Voice/Vision Holocaust Survivor Oral History Archive

Bernard & Emery Klein - May 23, 1984

Memories of Experience

Let me, let's talk a little about your feelings now about the...

E: Now if I may stop you for a minute, as long as we have the pictures, here, so...

Oh, you have your families.

B: Ya, right. To bring a little bit up to date. As I mentioned, I married in Montreal but moved here and the, our son, Ronnie, was born in 1958, and our daughter, Susan, was born in 1963, and from all of the pictures there, you'll see she is graduating Cranbrook High School. Ronnie, in the meantime, graduate law school, and he now lives in Chicago, and here we are, and this is my wife, Agnes, and that makes up the family.

Are there other pictures?

E: The other pictures. This is a picture of my family. I was lucky to find the very fine young lady and a native of Detroit, Diane Yura, who is now Diane Klein, and I am fortunate to have two fine kids; my son, Jeff, who is now 15, and my daughter, Barbie, who is 14. This happens to be a picture which was taken in, I think, 1980, when I was sharing Bar-Ilan dinner. These are the pictures of my son, Jeff, and my daughter, Barbie, their school pictures.

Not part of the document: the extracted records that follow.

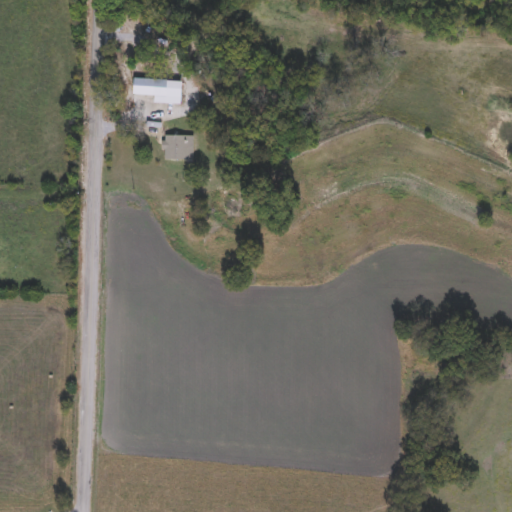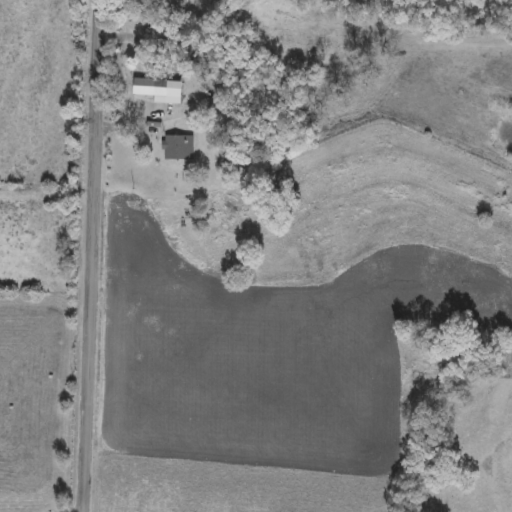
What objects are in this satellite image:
road: (188, 85)
building: (159, 91)
building: (159, 91)
building: (178, 149)
building: (178, 149)
road: (91, 255)
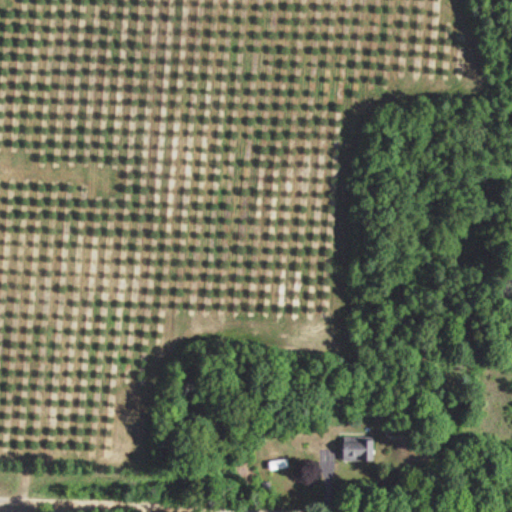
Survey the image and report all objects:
building: (355, 449)
road: (256, 496)
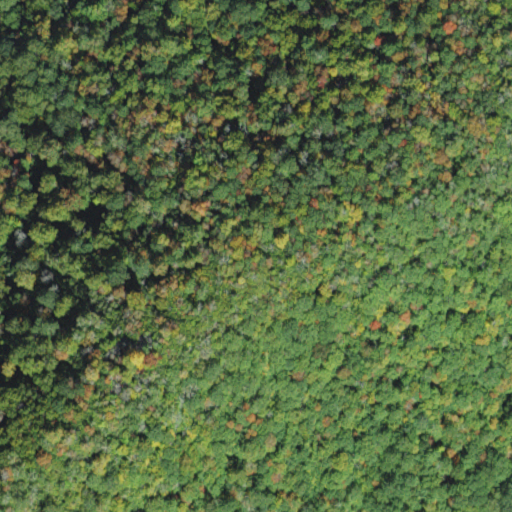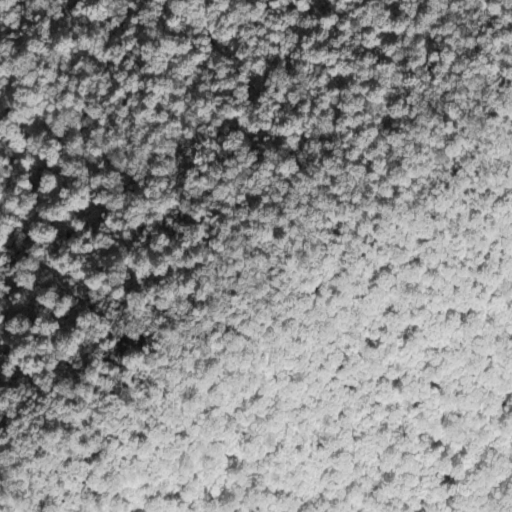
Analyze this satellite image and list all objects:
road: (254, 335)
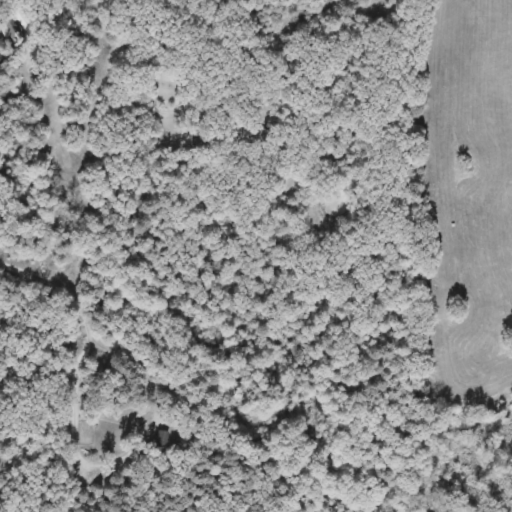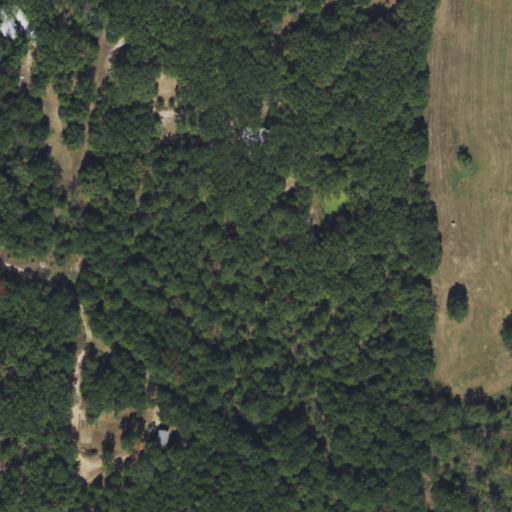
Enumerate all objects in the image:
road: (128, 91)
building: (258, 138)
building: (259, 139)
road: (28, 274)
road: (77, 372)
building: (162, 438)
building: (163, 439)
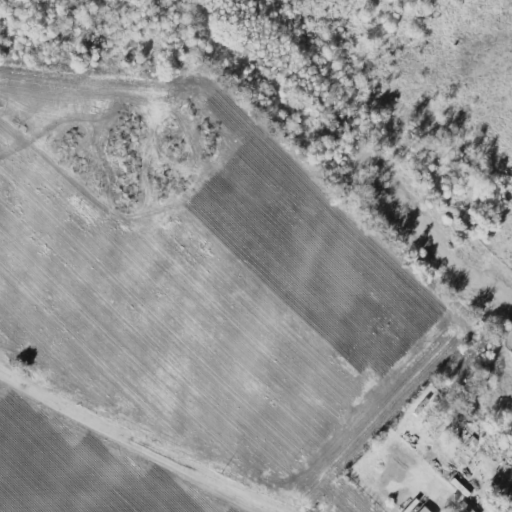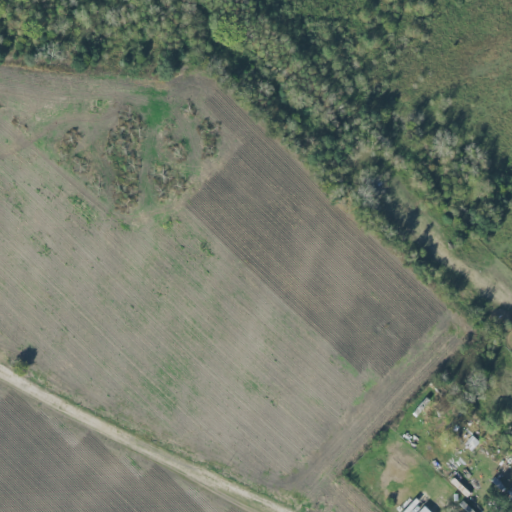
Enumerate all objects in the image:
road: (144, 438)
building: (511, 508)
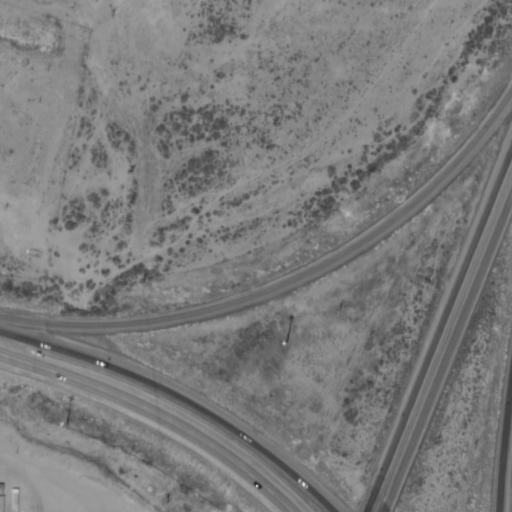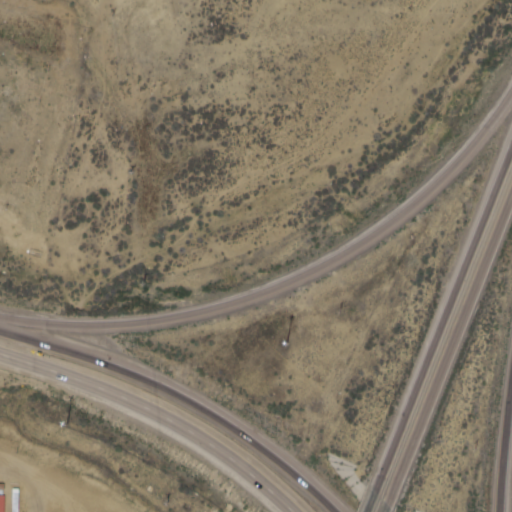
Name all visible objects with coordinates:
road: (288, 281)
road: (444, 318)
road: (451, 349)
road: (178, 396)
road: (158, 411)
road: (506, 455)
road: (373, 503)
road: (387, 508)
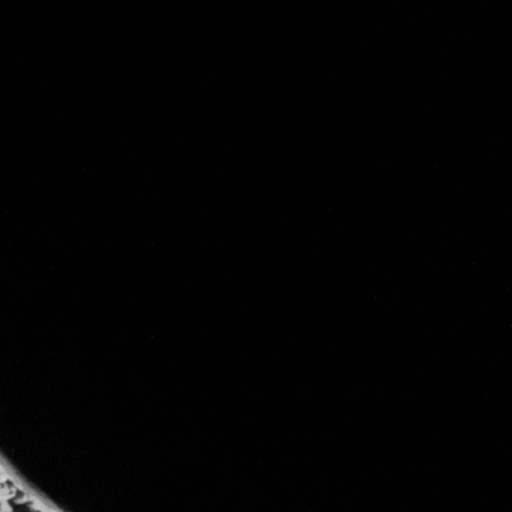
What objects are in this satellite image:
building: (0, 511)
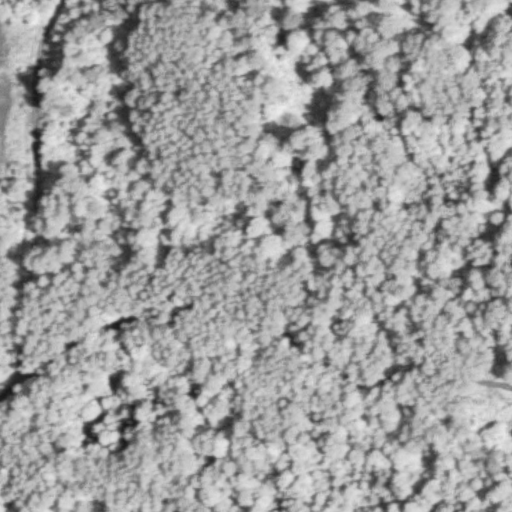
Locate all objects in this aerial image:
road: (31, 200)
road: (264, 322)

I want to, I'd like to come back to talk about them in just a moment, but, what were and are some of your feelings about the years from 1940, say, to 1945?

B: Well, it's a reality that we cannot forget. It's where, for a while, it was uh, quite difficult to talk about it. From the beginning, we used to be asked all kinds of questions, but I could see that some of it just went above the heads of the people who asked, and it was...I reached a point where I just stopped talking about it when my kids were growing up. My son, in particular, became very engulfed through watching television, the Nazi war movies. He became interested in my past and to some extent, I...in fact, I remember we used to take weekend trips, go out of town for short trips, and we used to spend the time driving back and forth answering his questions as to my, our war years. But, subsequently, we have not talked too much about it, and it became just too difficult. In fact, until this interview, I wasn't sure that I will be able to really go and talk about it. It's not because we want to forget or because we did forget. It's just something that uh, is uh, a very, very sad part of our lives.